EXTRACTED ENTRIES —
══════════════════════════════

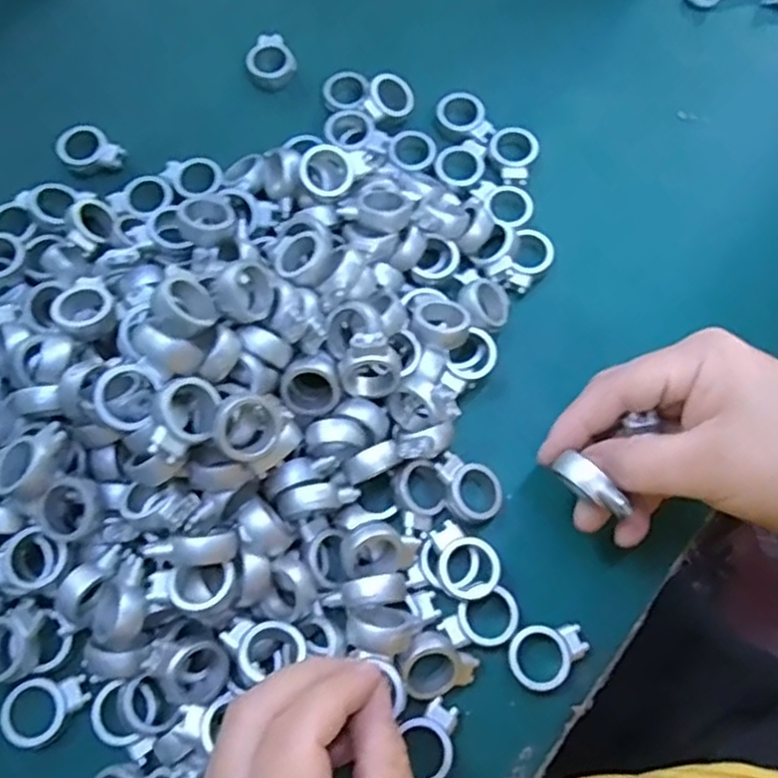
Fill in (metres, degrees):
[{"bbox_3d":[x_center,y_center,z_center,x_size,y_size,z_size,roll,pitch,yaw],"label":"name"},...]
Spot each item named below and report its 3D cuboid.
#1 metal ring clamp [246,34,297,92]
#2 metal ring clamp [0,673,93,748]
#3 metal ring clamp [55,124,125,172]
[{"bbox_3d":[-0.068,-0.187,0.404,0.027,0.010,0.033,-15,72,-6],"label":"metal ring clamp"},{"bbox_3d":[-0.142,0.131,0.290,0.035,0.006,0.025,-26,73,-9],"label":"metal ring clamp"},{"bbox_3d":[-0.161,-0.130,0.383,0.033,0.014,0.022,2,71,0],"label":"metal ring clamp"}]

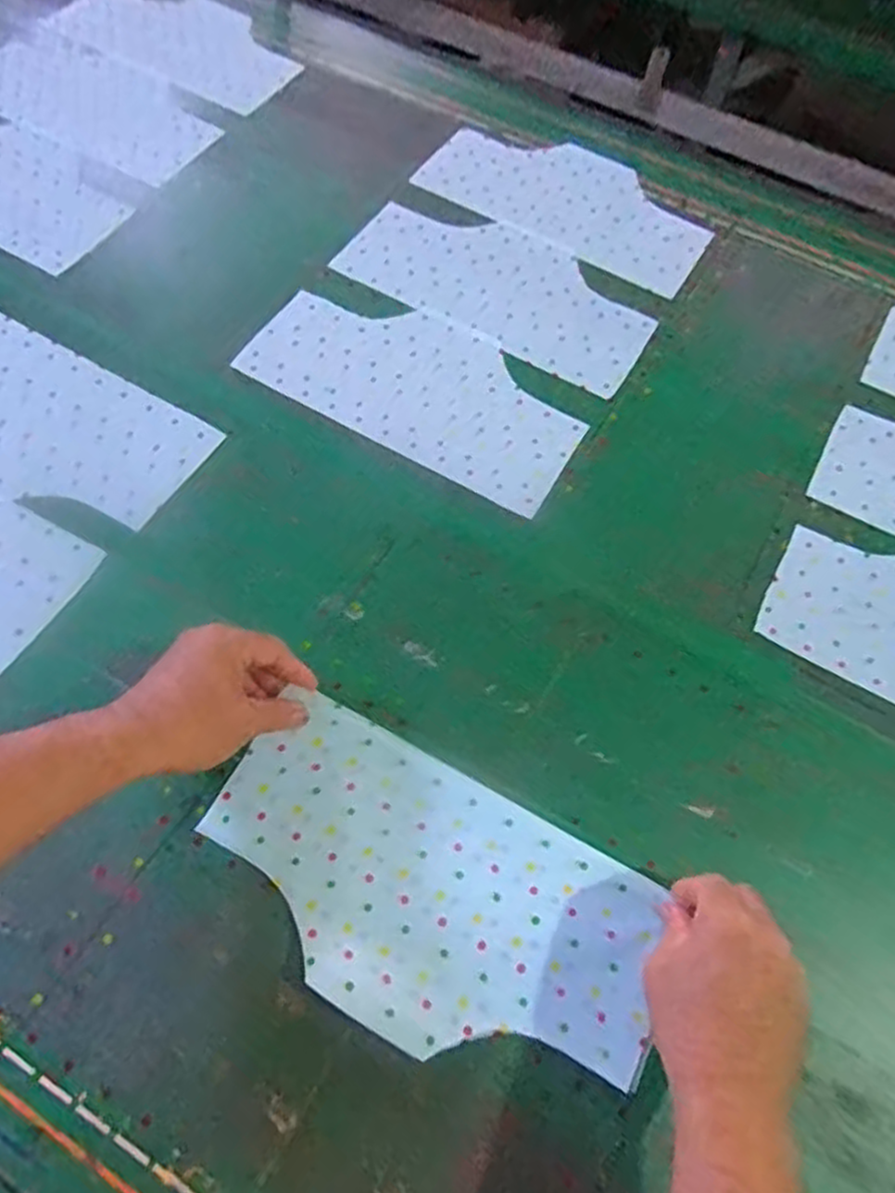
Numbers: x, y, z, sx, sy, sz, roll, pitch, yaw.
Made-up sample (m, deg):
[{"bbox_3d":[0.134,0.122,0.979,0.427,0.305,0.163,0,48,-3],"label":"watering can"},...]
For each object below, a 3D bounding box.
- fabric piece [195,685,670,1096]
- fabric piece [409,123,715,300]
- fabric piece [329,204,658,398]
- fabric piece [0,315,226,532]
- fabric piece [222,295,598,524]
[{"bbox_3d":[-0.013,0.201,0.503,0.314,0.011,0.164,27,64,11],"label":"fabric piece"},{"bbox_3d":[0.137,-0.450,0.833,0.323,0.004,0.161,32,66,13],"label":"fabric piece"},{"bbox_3d":[0.055,-0.324,0.766,0.319,0.005,0.155,29,65,11],"label":"fabric piece"},{"bbox_3d":[-0.382,-0.162,0.664,0.324,0.007,0.162,29,65,11],"label":"fabric piece"},{"bbox_3d":[-0.028,-0.202,0.705,0.321,0.005,0.157,29,66,12],"label":"fabric piece"}]

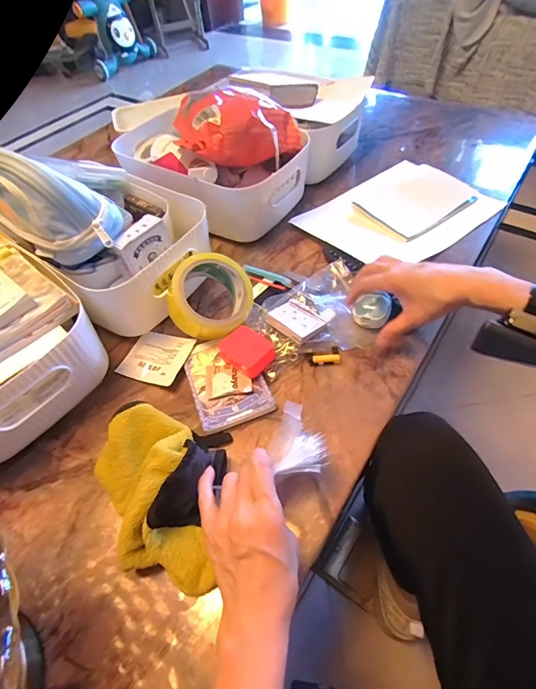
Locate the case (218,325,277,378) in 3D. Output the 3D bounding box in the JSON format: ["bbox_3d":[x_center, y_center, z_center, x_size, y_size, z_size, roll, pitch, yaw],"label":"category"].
[{"bbox_3d":[-0.025,0.008,0.447,0.060,0.019,0.046,33,63,25],"label":"case"}]

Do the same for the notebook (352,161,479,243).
[{"bbox_3d":[0.246,-0.243,0.625,0.175,0.014,0.126,-36,65,-19],"label":"notebook"}]

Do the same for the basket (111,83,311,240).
[{"bbox_3d":[-0.105,-0.303,0.614,0.307,0.172,0.202,29,61,24],"label":"basket"}]

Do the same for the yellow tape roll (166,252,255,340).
[{"bbox_3d":[-0.076,-0.060,0.474,0.098,0.063,0.101,16,67,-20],"label":"yellow tape roll"}]

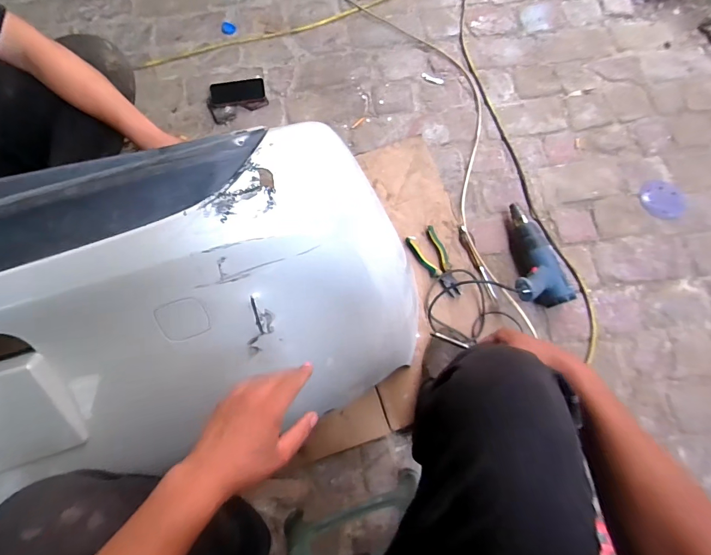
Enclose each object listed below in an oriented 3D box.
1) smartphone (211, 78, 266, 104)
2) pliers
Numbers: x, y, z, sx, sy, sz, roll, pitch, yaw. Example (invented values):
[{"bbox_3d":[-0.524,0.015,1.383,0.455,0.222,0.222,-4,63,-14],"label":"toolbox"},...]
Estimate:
[{"bbox_3d":[-0.343,-0.544,1.092,0.153,0.007,0.069,-13,81,-11],"label":"smartphone"},{"bbox_3d":[0.213,-0.038,0.968,0.074,0.025,0.187,-31,78,-5],"label":"pliers"}]

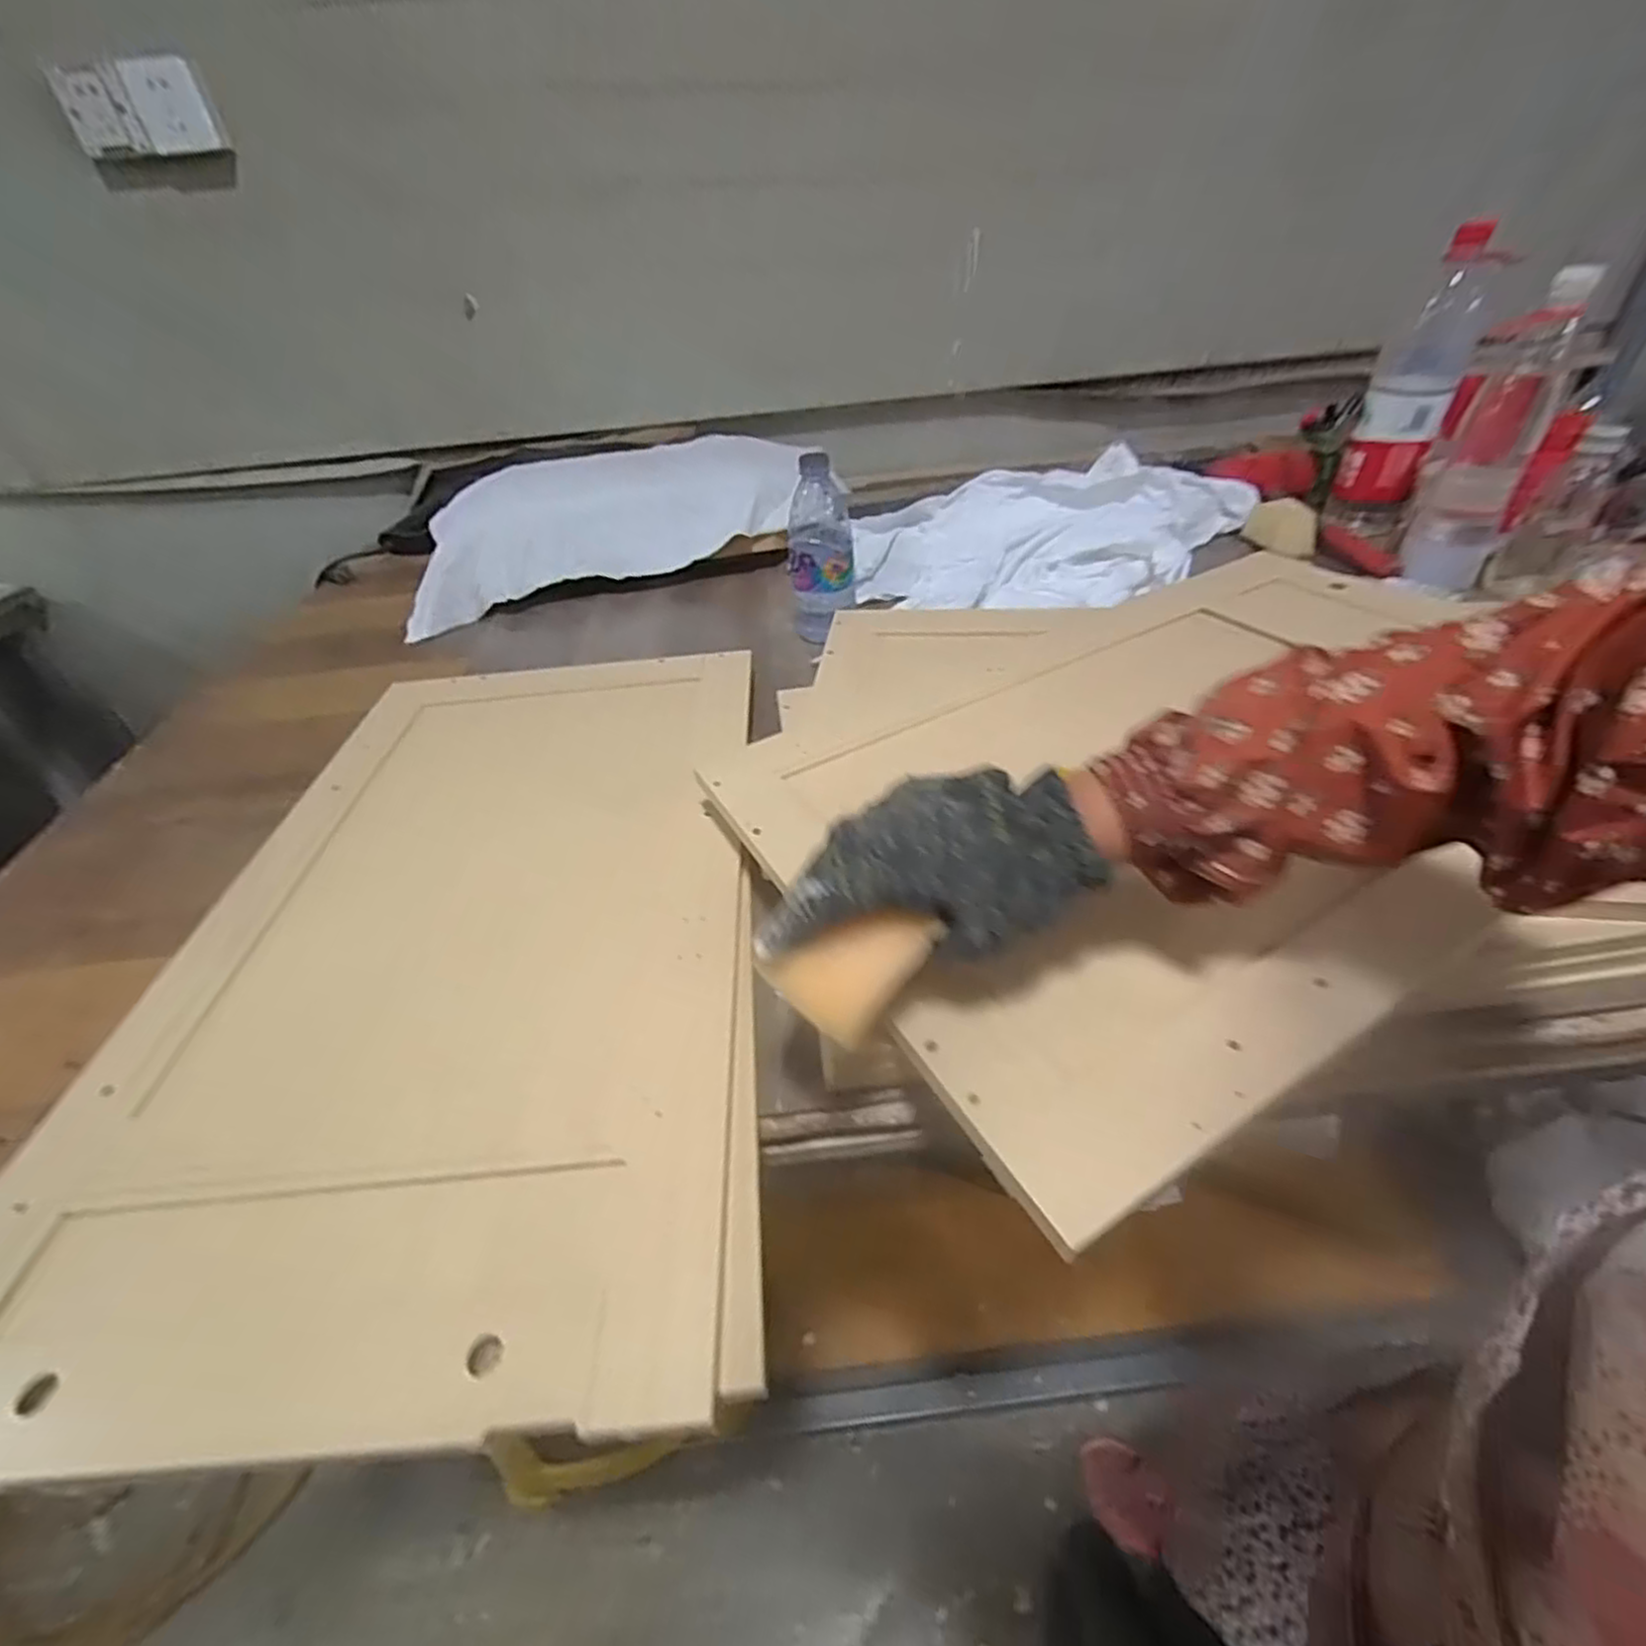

══════════════════════════════

TO DO — Report each line of the entries where the word "below" occurs.

YOUR RESPONSE —
Spot each item named below and report its 3D cuboid.
For each object below, a 3D bounding box.
Enclose each object listed below in an oriented 3D box.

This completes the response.